The statement continued: “Nevertheless, given the dire state of the planet and worsening climate crisis, we understand why someone might do that… We hope we can hear Wynn’s message without condoning his method.”
The Independent has tried to reach Dr Kritee and Ecodharma for comment. Dr Kritee referred back to Ecodharma’s written statement.
Friends told The Independent that they struggled to understand how Mr Bruce had planned the trip, and what had convinced him to take his life so publicly and violently.
Beverly Lyne, a nurse who lives across the shared green space from Mr Bruce’s home, told The Independent that he also asked her for a ride last Wednesday. She said her conversations with Mr Bruce had always been casual and light.
“It seems as though he was able to plan and to get the funds to buy a ticket, but I don’t know, I can’t imagine that he put that together,” said Ms Lyne.
“We knew he had issues about just making day-to-day decisions,” she said.
She gestured to the grassy area between their homes.
“Here he’d put his hammock up and then sleep all day. It’s like, Wynn, this is not a campground,” she laughed softly.
Mr King said one neighbour described Mr Bruce as “suggestible”. His former tutor, Ms Driver-Smith, used the same word.
“He was, at times, easily led,” she told The Independent. “He was suggestible, I should say. You could suggest things to him and it was, ‘Oh, that makes sense,’ but I also think that the problem – and this is just a guess on my part, because ... I can be suggestible, and then I sit back and say, ‘Oh, wait a minute, that doesn’t make any sense – but at the moment it did,” she said, adding that it can be hard to “think fast.”
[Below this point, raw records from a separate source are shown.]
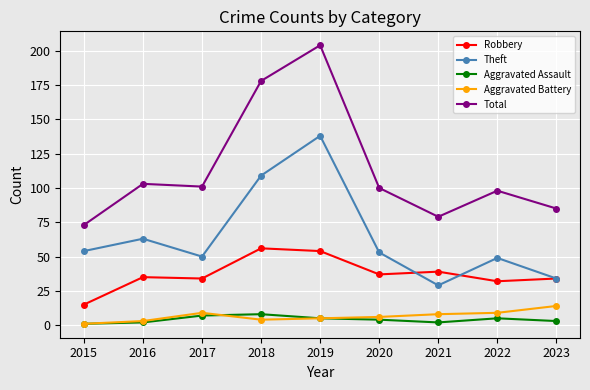

Which series has the widest spread of values?

Total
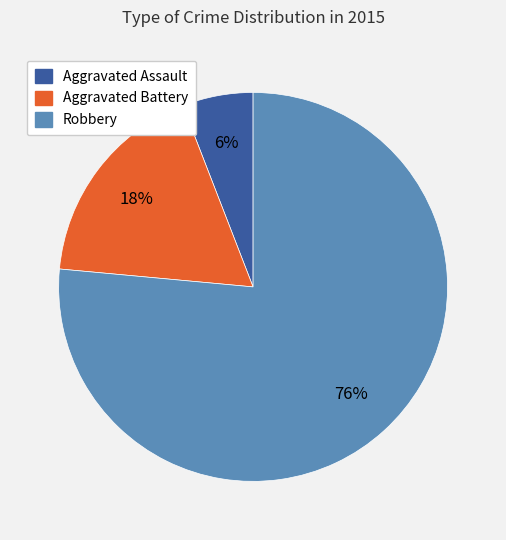

To the nearest percent, what portion does Aggravated Assault represent?

6%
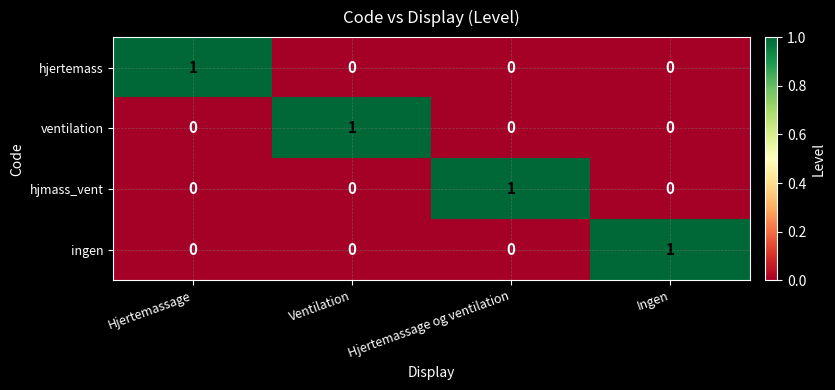

At how many categories does at least one series exceed 0?

4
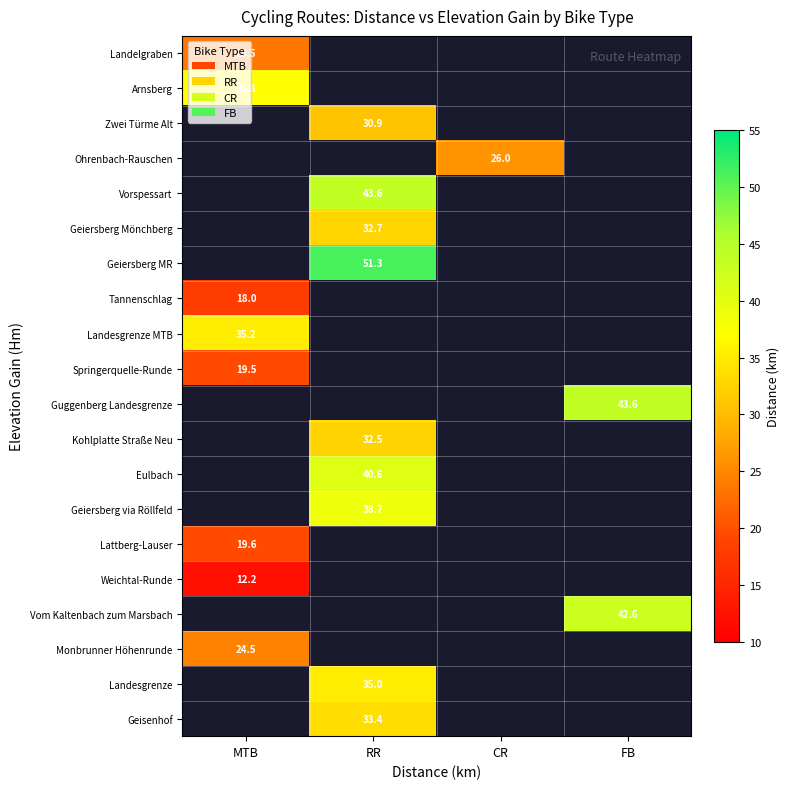

Is it true that Landelgraben equals 23.5 at MTB?

True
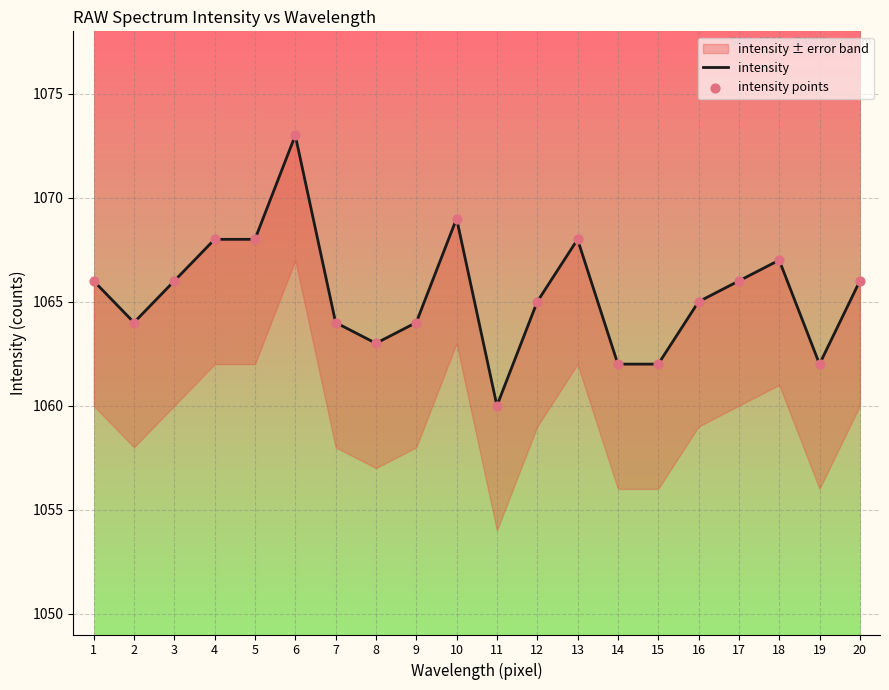

What is the total value across all series at 12?

2130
She added: “Getting to Washington DC, I could see him doing it on his own. Once he got to DC, how he managed to find the Supreme Court ... I don’t know, maybe he had help, maybe he didn’t.”
Ms Driver-Smith said that she wanted him to be remembered for his kindness and passion for people.
“He had a lot of potential, and he wanted to make the world a better place.
“I wish… that his passion for environmentalism and his passion for photography, that he had found a way to marry the two into something more positive than setting himself on fire.”